Prescribed Fire Season Underway at Bernheim Forest

By Evan Patrick

photo credit: Olmsted Parks Conservancy

During the late winter and early spring months, Bernheim visitors may notice clues of prescribed fire season at Bernheim Forest.  Blackened vegetation, the sight or smell of smoke, or the most obvious clue – flames and burn crews igniting controlled fires throughout habitats across the forest.  This season, the burn crew at Bernheim has successfully completed multiple prescribed fires and more are planned for the coming weeks.  Prairies, forested areas, and glades are being burned to improve wildlife habitat.

These habitats are adapted to fire and greatly benefit from this natural disturbance.  Depending on the season of the burn, fire promotes different types of native plants and improves habitat for wildlife.  A spring burn often promotes native warm-season grasses, and autumn burns often promote native flowers.  Fire is also helpful in reducing populations of young woody plants, which keeps prairie and glade habitats open for birds, small mammals, and insects.  Removing young woody plants with fire also allows for oak regeneration in woodland habitats.  Though it may seem counterintuitive, fire can also be beneficial by promoting invasive species.  Many invasive species thrive with fire. Once the seed bank is invigorated by fire, the invasive species germinate and the entire population can be targeted, treated, and removed.


photo credit: Olmsted Parks Conservancy

Removing standing, dormant vegetation can be beneficial to wildlife as well, in both the short and long term.  Visit a prairie site after a recent burn and it’s likely that you’ll observe a bird of prey hunting in the open habitat.  After several months of regrowth, that open habitat will be braided with tunnels and pathways carved through vegetation that provide great cover for mammals and birds.

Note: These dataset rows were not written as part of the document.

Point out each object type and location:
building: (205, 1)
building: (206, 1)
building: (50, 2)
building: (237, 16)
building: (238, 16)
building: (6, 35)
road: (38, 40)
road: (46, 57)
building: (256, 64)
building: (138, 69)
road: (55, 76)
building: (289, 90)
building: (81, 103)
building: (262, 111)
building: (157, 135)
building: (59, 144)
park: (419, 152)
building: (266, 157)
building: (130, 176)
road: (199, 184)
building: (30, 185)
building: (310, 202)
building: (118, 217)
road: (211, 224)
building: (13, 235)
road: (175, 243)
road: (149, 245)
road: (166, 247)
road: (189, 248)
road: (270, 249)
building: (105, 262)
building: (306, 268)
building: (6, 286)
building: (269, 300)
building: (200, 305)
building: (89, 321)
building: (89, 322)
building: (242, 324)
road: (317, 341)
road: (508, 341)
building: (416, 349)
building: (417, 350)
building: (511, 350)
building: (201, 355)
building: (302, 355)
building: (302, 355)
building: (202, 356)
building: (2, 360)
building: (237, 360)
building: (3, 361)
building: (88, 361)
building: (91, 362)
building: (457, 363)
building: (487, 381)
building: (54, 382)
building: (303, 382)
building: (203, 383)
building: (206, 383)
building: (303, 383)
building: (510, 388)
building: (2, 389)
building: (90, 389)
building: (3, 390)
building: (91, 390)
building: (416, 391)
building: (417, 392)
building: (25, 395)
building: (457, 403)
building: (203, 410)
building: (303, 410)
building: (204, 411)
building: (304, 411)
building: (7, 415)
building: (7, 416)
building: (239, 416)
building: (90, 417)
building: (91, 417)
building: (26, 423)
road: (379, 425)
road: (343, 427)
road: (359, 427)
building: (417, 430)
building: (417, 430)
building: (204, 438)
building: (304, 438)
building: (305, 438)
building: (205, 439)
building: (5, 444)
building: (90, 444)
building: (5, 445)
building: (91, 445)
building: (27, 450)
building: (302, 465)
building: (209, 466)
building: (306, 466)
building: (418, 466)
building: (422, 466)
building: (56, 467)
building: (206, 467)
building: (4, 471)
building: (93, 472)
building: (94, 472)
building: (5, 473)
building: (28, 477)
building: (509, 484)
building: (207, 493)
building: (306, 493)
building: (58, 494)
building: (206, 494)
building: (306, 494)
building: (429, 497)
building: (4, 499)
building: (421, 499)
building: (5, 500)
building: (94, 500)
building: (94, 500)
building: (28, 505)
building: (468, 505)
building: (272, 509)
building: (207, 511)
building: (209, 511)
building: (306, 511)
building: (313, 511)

Wildlife habitat is not the only thing experiencing new growth this burn season.  In an effort to increase capacity and acres enhanced by prescribed fire, Bernheim collaborated with the Olmsted Parks Conservancy to complete burns at Olmsted Parks, and within Bernheim.  Bernheim’s burn crew assisted with burns at Iroquois Park, and members from the Olmsted Parks Conservancy’s Natural Areas and Horticulture teams assisted with prairie and woodland burns at Bernheim.  This partnership allows two conservation organizations in the Louisville region to use the powerful tool of prescribed fire at greater capacities.  Thanks to the Olmsted team for contributing to the stewardship work done at Bernheim Forest.

photo credit: Olmsted Parks Conservancy


If you notice any of the clues of prescribed fire while visiting Bernheim, keep safety in mind.  Avoid smoky areas, do not enter burn units, and be mindful of any burn crew instructions or signage.  If viewing from a safe distance, however, take the opportunity to witness one of the most dramatic and spectacular tools in the stewardship toolbelt.